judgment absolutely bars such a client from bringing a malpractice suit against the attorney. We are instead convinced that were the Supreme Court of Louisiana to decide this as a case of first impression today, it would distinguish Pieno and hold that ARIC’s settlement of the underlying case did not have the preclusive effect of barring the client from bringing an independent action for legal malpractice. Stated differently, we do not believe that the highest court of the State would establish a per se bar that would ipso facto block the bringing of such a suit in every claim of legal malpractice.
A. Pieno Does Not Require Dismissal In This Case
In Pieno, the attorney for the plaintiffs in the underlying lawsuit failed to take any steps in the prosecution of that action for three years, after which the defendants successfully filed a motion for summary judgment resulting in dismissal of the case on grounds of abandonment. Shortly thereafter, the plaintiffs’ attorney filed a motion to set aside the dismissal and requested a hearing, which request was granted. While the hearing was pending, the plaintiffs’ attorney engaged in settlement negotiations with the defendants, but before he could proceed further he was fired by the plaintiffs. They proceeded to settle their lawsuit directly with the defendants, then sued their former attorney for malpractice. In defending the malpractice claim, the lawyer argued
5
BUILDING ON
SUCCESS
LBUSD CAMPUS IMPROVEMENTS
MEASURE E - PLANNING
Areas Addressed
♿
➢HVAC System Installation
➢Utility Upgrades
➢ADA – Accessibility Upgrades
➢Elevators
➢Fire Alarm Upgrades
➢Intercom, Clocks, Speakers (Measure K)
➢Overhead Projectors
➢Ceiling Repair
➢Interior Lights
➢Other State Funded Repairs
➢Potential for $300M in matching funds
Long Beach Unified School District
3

━━━━━━

Reproduce the listing word for word from its first line up to and including the line with "A. Pieno Does". Give no other lines.

Exercise response →
judgment absolutely bars such a client from bringing a malpractice suit against the attorney. We are instead convinced that were the Supreme Court of Louisiana to decide this as a case of first impression today, it would distinguish Pieno and hold that ARIC’s settlement of the underlying case did not have the preclusive effect of barring the client from bringing an independent action for legal malpractice. Stated differently, we do not believe that the highest court of the State would establish a per se bar that would ipso facto block the bringing of such a suit in every claim of legal malpractice.
A. Pieno Does Not Require Dismissal In This Case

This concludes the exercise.